* _Study text_:
______

MRS CARNELL: Public notification, proper process, and all the rest. The mounds will be put in place, and at this stage the dirt from Bruce Stadium, as we take a few metres off Bruce Stadium, will be used over the top of that. We will have grassed slopes for people to sit on; again, subject to design and siting approval and subject to public notification. It would seem to me to be a good idea.

MR SPEAKER: Order! It being 3 o'clock, in accordance with the resolution agreed to earlier this day, I call the Treasurer, Mrs Carnell.

APPROPRIATION BILL 1997-98

MRS CARNELL (Chief Minister and Treasurer) (3.00): Mr Speaker, I present the Appropriation Bill 1997-98, together with its explanatory memorandum and associated budget papers. Later this afternoon I will be presenting the ownership agreements and the purchase agreements relating to my portfolios. Other Ministers will also be presenting the purchase agreements relating to their portfolios.

Title read by Clerk.

MRS CARNELL: I move:

That this Bill be agreed to in principle.

Mr Speaker, of the nine budgets that have been brought down since self-government, this is, without doubt, the most important, because it comes at a time when we as Canberrans are facing the biggest challenge that this city has ever had to confront. In the past 14 months our economy, our Public Service and our business community have taken a beating from the Commonwealth. Times have indeed been tough for Canberrans. The budget I am announcing today responds to the recession we are now in. But it is also a budget that charts the course we need to follow if we are to prevent this kind of economic downturn from striking us so hard again.

______

* _Information_:
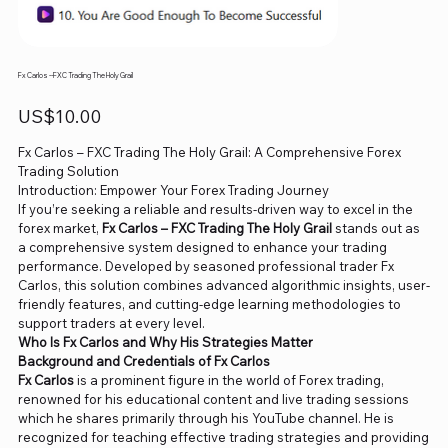
Fx Carlos --FXC Trading The Holy Grail
Price
US$10.00
Fx Carlos – FXC Trading The Holy Grail: A Comprehensive Forex
Trading Solution
Introduction: Empower Your Forex Trading Journey
If you’re seeking a reliable and results-driven way to excel in the
forex market,
Fx Carlos – FXC Trading The Holy Grail
stands out as
a comprehensive system designed to enhance your trading
performance. Developed by seasoned professional trader Fx
Carlos, this solution combines advanced algorithmic insights, user-
friendly features, and cutting-edge learning methodologies to
support traders at every level.
Who Is Fx Carlos and Why His Strategies Matter
Background and Credentials of Fx Carlos
Fx Carlos
is a prominent figure in the world of Forex trading,
renowned for his educational content and live trading sessions
which he shares primarily through his YouTube channel. He is
recognized for teaching effective trading strategies and providing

______

* _What is required_:
Reproduce the passage of the budget debate transcript above from "MRS CARNELL: I" to "so hard again.".

* _Finished exercise_:
MRS CARNELL: I move:

That this Bill be agreed to in principle.

Mr Speaker, of the nine budgets that have been brought down since self-government, this is, without doubt, the most important, because it comes at a time when we as Canberrans are facing the biggest challenge that this city has ever had to confront. In the past 14 months our economy, our Public Service and our business community have taken a beating from the Commonwealth. Times have indeed been tough for Canberrans. The budget I am announcing today responds to the recession we are now in. But it is also a budget that charts the course we need to follow if we are to prevent this kind of economic downturn from striking us so hard again.